- Born: May 3, 1929 Philadelphia, Pennsylvania, U.S.
- Died: December 25, 2017 (aged 88) Philadelphia, Pennsylvania, U.S.
- Resting place: West Laurel Hill Cemetery, Bala Cynwyd, Pennsylvania, U.S.
- Education: Lafayette College (BA)
- Occupations: Publisher Magazine owner

= D. Herbert Lipson =

American magazine publisher (1929-2017)

David Herbert Lipson (May 3, 1929 – December 25, 2017) was an American magazine publisher. He was the executive chairman of Metrocorp Publishing and owner of Boston, Manhattan, inc., and Philadelphia magazines.

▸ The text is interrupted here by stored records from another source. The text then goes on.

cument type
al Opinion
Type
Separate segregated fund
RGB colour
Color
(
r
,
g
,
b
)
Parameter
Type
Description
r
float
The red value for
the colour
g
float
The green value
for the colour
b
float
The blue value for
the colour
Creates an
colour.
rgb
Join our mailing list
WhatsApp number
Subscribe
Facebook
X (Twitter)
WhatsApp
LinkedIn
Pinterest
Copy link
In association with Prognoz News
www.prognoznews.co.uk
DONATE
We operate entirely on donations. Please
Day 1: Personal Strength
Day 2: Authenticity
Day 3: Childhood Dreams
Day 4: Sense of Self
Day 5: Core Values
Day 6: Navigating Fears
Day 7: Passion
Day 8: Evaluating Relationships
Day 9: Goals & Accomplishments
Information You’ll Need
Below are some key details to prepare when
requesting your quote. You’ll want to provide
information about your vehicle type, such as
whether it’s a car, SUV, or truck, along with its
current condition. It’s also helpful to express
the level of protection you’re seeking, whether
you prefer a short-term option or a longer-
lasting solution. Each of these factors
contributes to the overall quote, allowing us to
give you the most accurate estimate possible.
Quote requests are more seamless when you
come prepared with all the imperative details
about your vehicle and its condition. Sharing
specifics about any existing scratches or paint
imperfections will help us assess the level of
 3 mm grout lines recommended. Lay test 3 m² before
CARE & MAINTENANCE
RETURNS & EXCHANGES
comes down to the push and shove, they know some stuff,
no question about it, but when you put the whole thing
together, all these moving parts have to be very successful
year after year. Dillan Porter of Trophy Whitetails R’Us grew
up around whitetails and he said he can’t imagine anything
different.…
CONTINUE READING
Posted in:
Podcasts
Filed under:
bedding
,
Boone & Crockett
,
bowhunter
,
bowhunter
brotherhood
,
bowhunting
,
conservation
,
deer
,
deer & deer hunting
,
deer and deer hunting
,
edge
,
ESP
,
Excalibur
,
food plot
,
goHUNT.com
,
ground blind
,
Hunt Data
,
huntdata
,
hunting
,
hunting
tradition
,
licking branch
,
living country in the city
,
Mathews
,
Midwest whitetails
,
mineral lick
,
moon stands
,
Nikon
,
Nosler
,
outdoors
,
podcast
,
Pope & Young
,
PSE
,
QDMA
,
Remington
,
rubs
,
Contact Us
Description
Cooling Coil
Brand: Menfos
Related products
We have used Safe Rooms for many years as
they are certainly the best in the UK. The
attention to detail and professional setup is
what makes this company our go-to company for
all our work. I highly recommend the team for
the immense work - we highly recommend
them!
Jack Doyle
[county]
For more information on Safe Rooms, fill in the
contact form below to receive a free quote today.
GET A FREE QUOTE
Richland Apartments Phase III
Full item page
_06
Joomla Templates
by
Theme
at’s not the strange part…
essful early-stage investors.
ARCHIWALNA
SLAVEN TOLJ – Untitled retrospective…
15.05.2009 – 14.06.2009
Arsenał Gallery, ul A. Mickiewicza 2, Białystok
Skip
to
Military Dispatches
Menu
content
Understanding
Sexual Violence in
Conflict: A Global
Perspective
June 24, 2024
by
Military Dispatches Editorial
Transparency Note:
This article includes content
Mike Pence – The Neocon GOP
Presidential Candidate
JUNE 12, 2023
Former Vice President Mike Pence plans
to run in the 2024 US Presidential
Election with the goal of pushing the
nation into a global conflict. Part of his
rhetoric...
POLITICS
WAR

==Early life and education==
Lipson was born May 3, 1929, in Philadelphia and raised in Easton, Pennsylvania. He graduated from Lafayette College in 1952. His father, Arthur Lipson, was a co-owner of a former Chamber of commerce publication named Greater Philadelphia.

==Career==
He joined his father's publication Greater Philadelphia in 1952 as an advertisement salesman. He became publisher in 1963, the owner in 1968, and changed the publication's name to Philadelphia. In 1967, the magazine developed a reputation for investigative journalism with an expose written by Gaeton Fonzi on The Philadelphia Inquirer journalist Harry Karafin for accepting bribes from subjects to not publish negative articles about them. By the end of the 1960s, the magazine had a circulation of 70,000.

He repeated the formula in Boston with the purchase of another Chamber of commerce publication in 1971 which he named Boston. He launched Manhattan, inc. in 1984. It had a male, high-income clientele. In 1985 it had a circulation of 55,000 and won a National Magazine Award for general excellence. He briefly owned the Atlanta magazine. He served as the executive chairman of Metrocorp Publishing.

He died December 25, 2017, in Philadelphia and was interred at West Laurel Hill Cemetery in Bala Cynwyd, Pennsylvania.

==Personal life==
He was married three times and had a son and two daughters. He had homes in Margate, New Jersey, and Naples, Florida. His son David was CEO of Metrocorp Publishing.

In 2019, his wife Carol Lipson sued Metrocorp for $1.6 million for failure to make payment under the terms of a prenuptial agreement between her and D. Herbert Lipson.